Ron Weasley has grown up in a magical family his entire life. It surrounds him and is always a part of his day to day even if he is not the one casting the spells. We can assume from Hagrid’s backstory that expulsion from Hogwarts School of Witchcraft and Wizardry does not mean an end to magic in the life of those students, except the extent of what is learned in a classroom setting. If Ron had been expelled his first year, he would have moved home where magic is still prevalent. Then after coming of age under the rules set forth by The Ministry of Magic, he would have picked up new spells from his family (we can’t rule out the idea of magical homeschooling) and he would have gone about his magic filled life without a proper education.

Hermione Granger is a regular kid with no magical parents. In fact they are worse than non-magical, they are dentists. Hermione’s life drastically changed the day an owl delivered her Hogwarts acceptance letter to their rather mundane home. This normal child whom only dreamed of a world full of magical things learns that her dreams are real and she will do anything to hold on to this version of reality.

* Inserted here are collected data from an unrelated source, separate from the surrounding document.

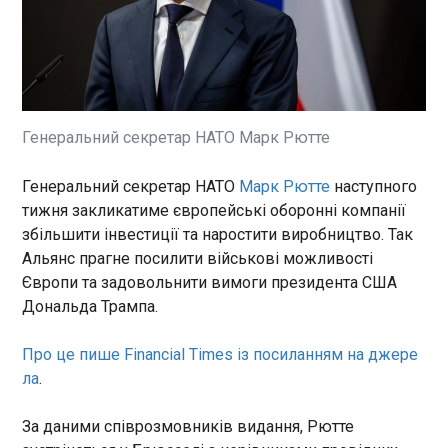
Російські загарбники завдали удару по Харкову
з використанням дрона Молнія. Наразі відомо
про трьох постраждалих. Про це поінформував
міський голова Ігор Терехов в Телеграм у суботу.
"Влучання ворожої Молнії у гаражний
кооператив в Київському районі міста… Вже
ЧИТАТЬ
троє постраждалих", – написав він.
Генеральний секретар НАТО Марк Рютте
Шукати зниклих безвісти в Україні будуть за
Генеральний секретар НАТО
Марк Рютте
наступного
допомогою ID-документів
тижня закликатиме європейські оборонні компанії
11:09:30
збільшити інвестиції та наростити виробництво. Так
Шукати зниклих безвісти в України відтепер
Альянс прагне посилити військові можливості
будуть за допомогою ID-документів,
Європи та задовольнити вимоги президента США
повідомляє Національна поліція. Відтепер слідчі
Дональда Трампа.
поліції зможуть отримувати графічні
зображення відбитків пальців рук з електронних
носіїв, що вбудовані у документи українців – ID-
Про це пише Financial Times із посиланням на джере
ЧИТАТЬ
картки громадянина України та біометричного
ла
.
паспорта громадянина України для виїзду за
кордон.
Bloomberg: ОАЕ таємно завантажують газ на
За даними співрозмовників видання, Рютте
танкери, щоб перевозити його через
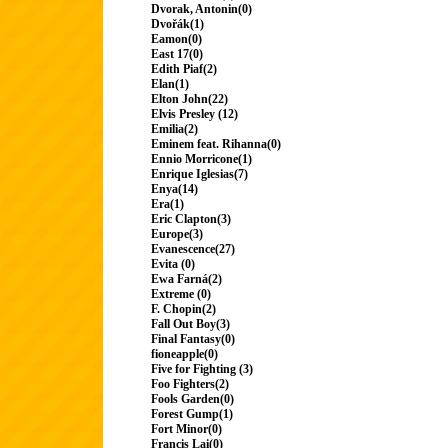
Dvorak, Antonin(0)
Dvořák(1)
Eamon(0)
East 17(0)
Edith Piaf(2)
Elan(1)
Elton John(22)
Elvis Presley (12)
Emilia(2)
Eminem feat. Rihanna(0)
Ennio Morricone(1)
Enrique Iglesias(7)
Enya(14)
Era(1)
Eric Clapton(3)
Europe(3)
Evanescence(27)
Evita (0)
Ewa Farná(2)
Extreme (0)
F. Chopin(2)
Fall Out Boy(3)
Final Fantasy(0)
fioneapple(0)
Five for Fighting (3)
Foo Fighters(2)
Fools Garden(0)
Forest Gump(1)
Fort Minor(0)
Francis Lai(0)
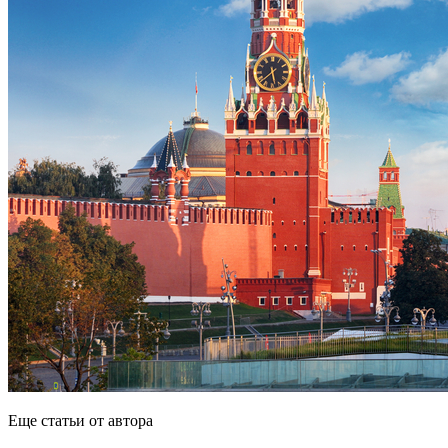
Еще статьи от автора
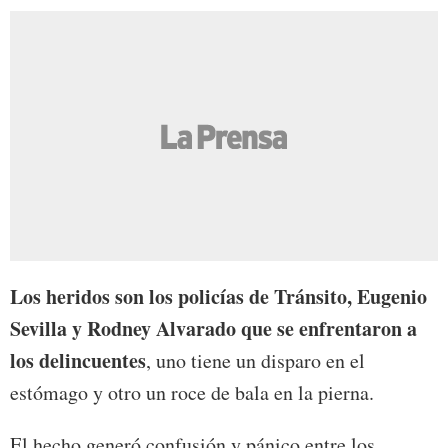
Los heridos son los policías de Tránsito, Eugenio
Sevilla y Rodney Alvarado que se enfrentaron a
los delincuentes
, uno tiene un disparo en el
estómago y otro un roce de bala en la pierna.
El hecho generó confusión y pánico entre los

Hermione tries very hard not just because she wants to be a Straight-A Student (do they use grades in Hogwarts?), but because she does not want to lose this connection to the magical world. This is why she perceives death far lighter than being expelled. Imagine being a normal kid, then learning about this incredible side of the world you couldn’t even dream of, then having it taken from you. Once death has come there is nothing more to worry about, and in Hermione’s case losing magic and having this deep void in her is a fate worse than death.

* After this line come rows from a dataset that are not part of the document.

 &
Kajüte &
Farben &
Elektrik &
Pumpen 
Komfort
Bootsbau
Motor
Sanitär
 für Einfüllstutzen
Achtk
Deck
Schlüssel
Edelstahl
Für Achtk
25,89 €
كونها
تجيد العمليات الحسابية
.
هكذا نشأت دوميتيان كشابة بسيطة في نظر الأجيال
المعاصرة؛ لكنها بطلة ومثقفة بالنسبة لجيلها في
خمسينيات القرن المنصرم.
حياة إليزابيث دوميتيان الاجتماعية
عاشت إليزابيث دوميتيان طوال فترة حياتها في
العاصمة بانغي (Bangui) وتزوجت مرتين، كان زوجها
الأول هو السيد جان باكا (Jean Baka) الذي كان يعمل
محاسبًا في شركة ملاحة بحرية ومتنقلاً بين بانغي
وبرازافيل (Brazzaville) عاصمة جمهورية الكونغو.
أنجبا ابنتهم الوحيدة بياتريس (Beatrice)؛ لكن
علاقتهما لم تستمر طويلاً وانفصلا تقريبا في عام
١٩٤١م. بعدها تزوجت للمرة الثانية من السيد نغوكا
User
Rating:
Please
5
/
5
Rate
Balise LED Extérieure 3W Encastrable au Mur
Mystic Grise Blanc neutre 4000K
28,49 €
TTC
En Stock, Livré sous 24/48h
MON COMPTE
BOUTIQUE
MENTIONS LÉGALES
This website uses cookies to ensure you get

If Hermione is sent home, she is disconnected completely. No one in her home life is a magical being, she would t never be taught anything more and go about her mundane life into adulthood. Without having that connection, who is to say she would find her way into the magical world knowing very little magic from her childhood.


The Muggle Survivor.



True the real world doesn’t have magic and magical creatures that leave that emptiness but a true student and thinker will learn to miss all they had still going for them if they had not been expelled. Kids in high school often question why adults want to talk to them about college or share past experiences. The truth is, often those were the best times for all of us. We were closest to our friends with a certain degree of freedom not found in adulthood, we were learning at our best and we had hope of what was to come for us, and we see that hope renewed in the younger generation. And just like the generation before us tried to get us to appreciate it, we will do the same, as will they when their time comes. Adulthood, brings with it a gap you don't have in school, it could be how much time you spend with friends, how much hope you have, or how much you just enjoyed learning new things.

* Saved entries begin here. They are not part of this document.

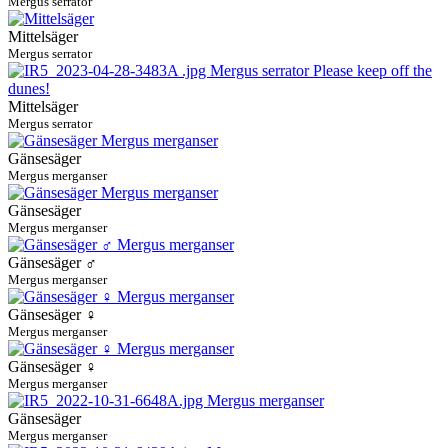
Mergus serrator
Mittelsäger
Mergus serrator
Mittelsäger
Mergus serrator
Gänsesäger
Mergus merganser
Gänsesäger
Mergus merganser
Gänsesäger ♂
Mergus merganser
Gänsesäger ♀
Mergus merganser
Gänsesäger ♀
Mergus merganser
Gänsesäger
Mergus merganser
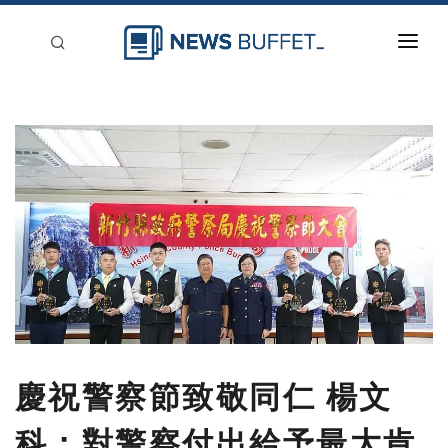
回到首頁
新聞稿分類
登入
刊登
慶祝警察節致敬同仁 楊文
科：對警察付出給予最大肯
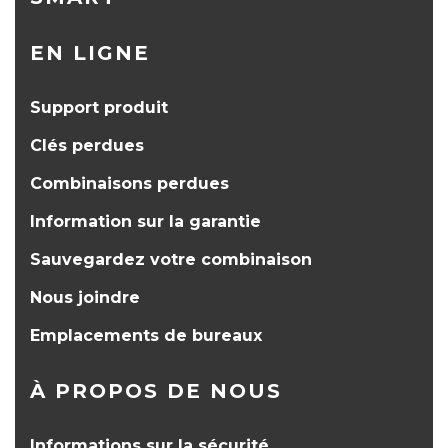
EN LIGNE
Support produit
Clés perdues
Combinaisons perdues
Information sur la garantie
Sauvegardez votre combinaison
Nous joindre
Emplacements de bureaux
À PROPOS DE NOUS
Informations sur la sécurité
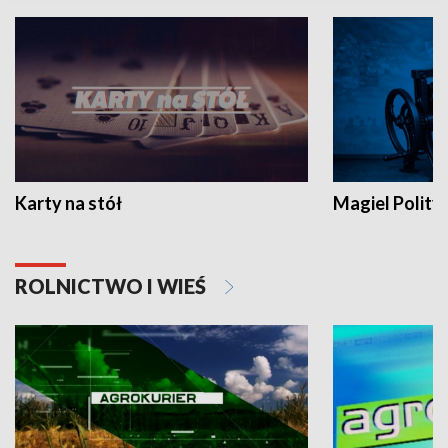
Karty na stół
Magiel Polity
ROLNICTWO I WIEŚ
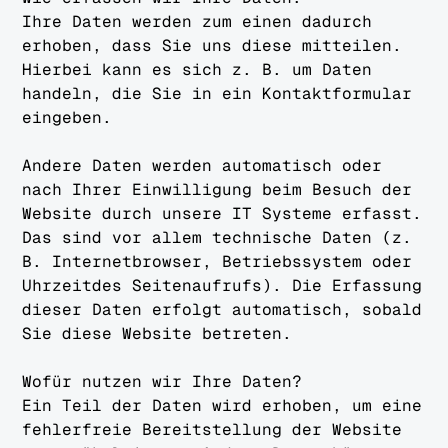
Ihre Daten werden zum einen dadurch
erhoben, dass Sie uns diese mitteilen.
Hierbei kann es sich z. B. um Daten
handeln, die Sie in ein Kontaktformular
eingeben.
Andere Daten werden automatisch oder
nach Ihrer Einwilligung beim Besuch der
Website durch unsere IT Systeme erfasst.
Das sind vor allem technische Daten (z.
B. Internetbrowser, Betriebssystem oder
Uhrzeitdes Seitenaufrufs). Die Erfassung
dieser Daten erfolgt automatisch, sobald
Sie diese Website betreten.
Wofür nutzen wir Ihre Daten?
Ein Teil der Daten wird erhoben, um eine
fehlerfreie Bereitstellung der Website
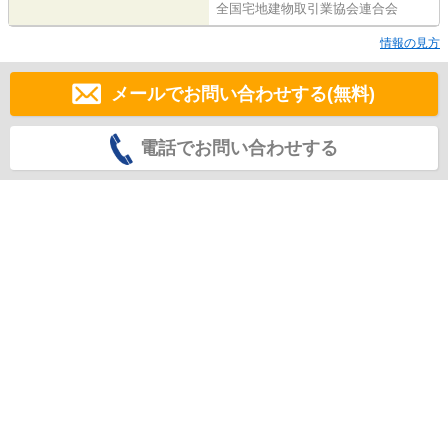
全国宅地建物取引業協会連合会
情報の見方
メールでお問い合わせする(無料)
電話でお問い合わせする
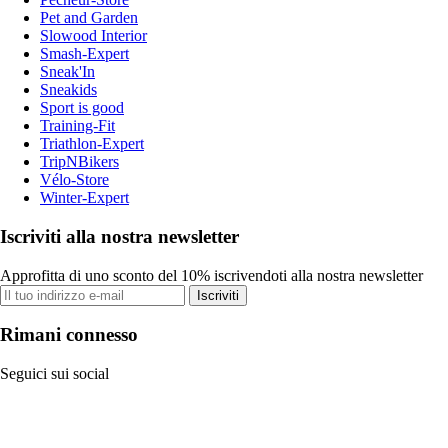
Pet and Garden
Slowood Interior
Smash-Expert
Sneak'In
Sneakids
Sport is good
Training-Fit
Triathlon-Expert
TripNBikers
Vélo-Store
Winter-Expert
Iscriviti alla nostra newsletter
Approfitta di uno sconto del 10% iscrivendoti alla nostra newsletter
Iscriviti
Rimani connesso
Seguici sui social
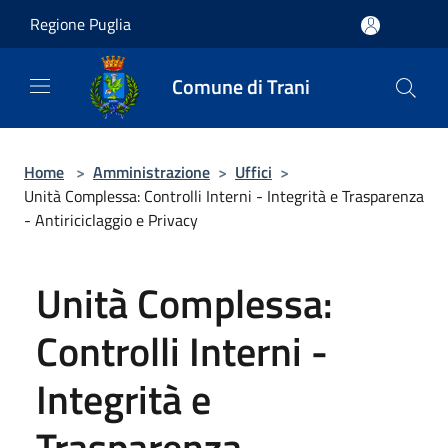
Salta al contenuto principale
Regione Puglia
Comune di Trani
Home
>
Amministrazione
>
Uffici
>
Unità Complessa: Controlli Interni - Integrità e Trasparenza
- Antiriciclaggio e Privacy
Unità Complessa:
Controlli Interni -
Integrità e
Trasparenza -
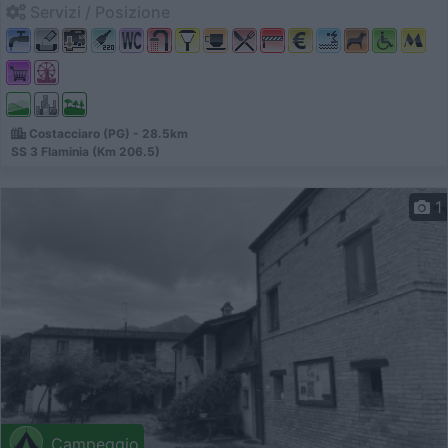
Servizi / Posizione
Costacciaro (PG) - 28.5km
SS 3 Flaminia (Km 206.5)
1
Campeggio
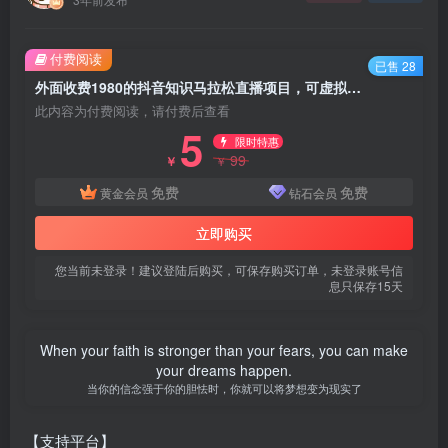
付费阅读
已售 28
外面收费1980的抖音知识马拉松直播项目，可虚拟人直播，抖音报白，实时互动直播【软件+教程】
此内容为付费阅读，请付费后查看
5
限时特惠
99
￥
￥
免费
免费
黄金会员
钻石会员
立即购买
您当前未登录！建议登陆后购买，可保存购买订单，未登录账号信
息只保存15天
When your faith is stronger than your fears, you can make
your dreams happen.
当你的信念强于你的胆怯时，你就可以将梦想变为现实了
【支持平台】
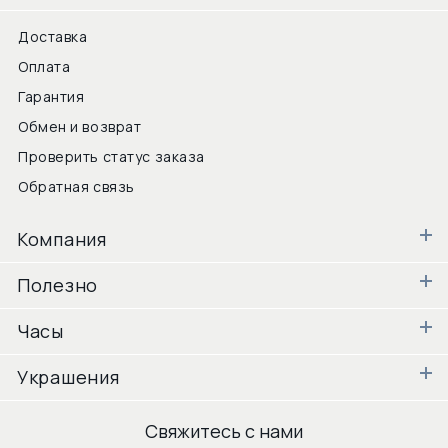
Доставка
Оплата
Гарантия
Обмен и возврат
Проверить статус заказа
Обратная связь
Компания
Полезно
Часы
Украшения
Свяжитесь с нами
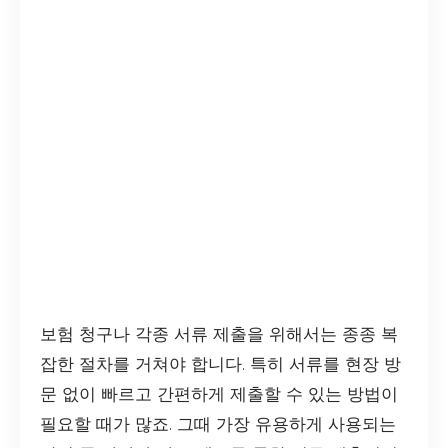
보험 청구나 각종 서류 제출을 위해서는 종종 복
잡한 절차를 거쳐야 합니다. 특히 서류를 현장 방
문 없이 빠르고 간편하게 제출할 수 있는 방법이
필요할 때가 많죠. 그때 가장 유용하게 사용되는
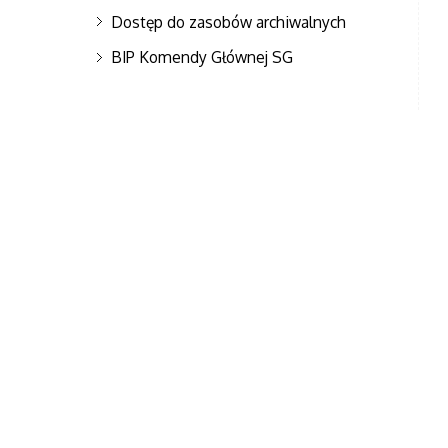
Dostęp do zasobów archiwalnych
BIP Komendy Głównej SG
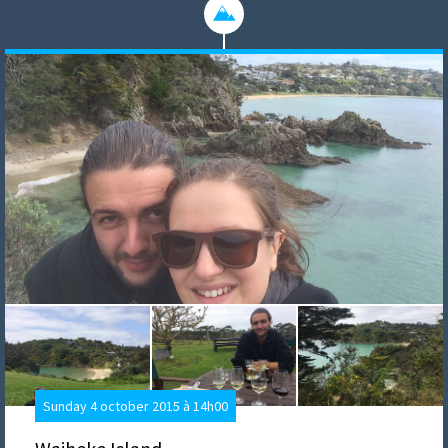
Sunday 4 october 2015 à 14h00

In this same way, survivors live with this gap in their lives that nothing seems to fill. Cancer creates a gap of a time, "before I was sick". It can form a gap with it's many side effects survivors must now live with. Much like Hermione, we long to hold on to the reality we once had before we ever thought cancer would be a part of our life. This is why sometimes when a survivor reflects upon their life, we see a time when our life was more than fighting everyday just to make it through to the next. While we don't necessarily want to die, there is a time when the human spirit can only take so much suffering and you just wish there was a way to forget it all at once, even for a moment. Viewers from the outside thing this way of thinking is dark or hopeless, but realistically it is just the brains way of giving the body momentary comfort.


In my personal life, making the most out of the moments I can forget about being sick, and the myriad of side effects are the moments I am alive. The best moments are the ones you are truly free, even free from just existing, you have achieved something beyond that, a great moment in life, even if it is just a distraction. Distraction is the best medicine as it also comes with the added benefit of creating memories with the people you love, memories in which you will live on long after you are gone and even long after they are gone if you are lucky.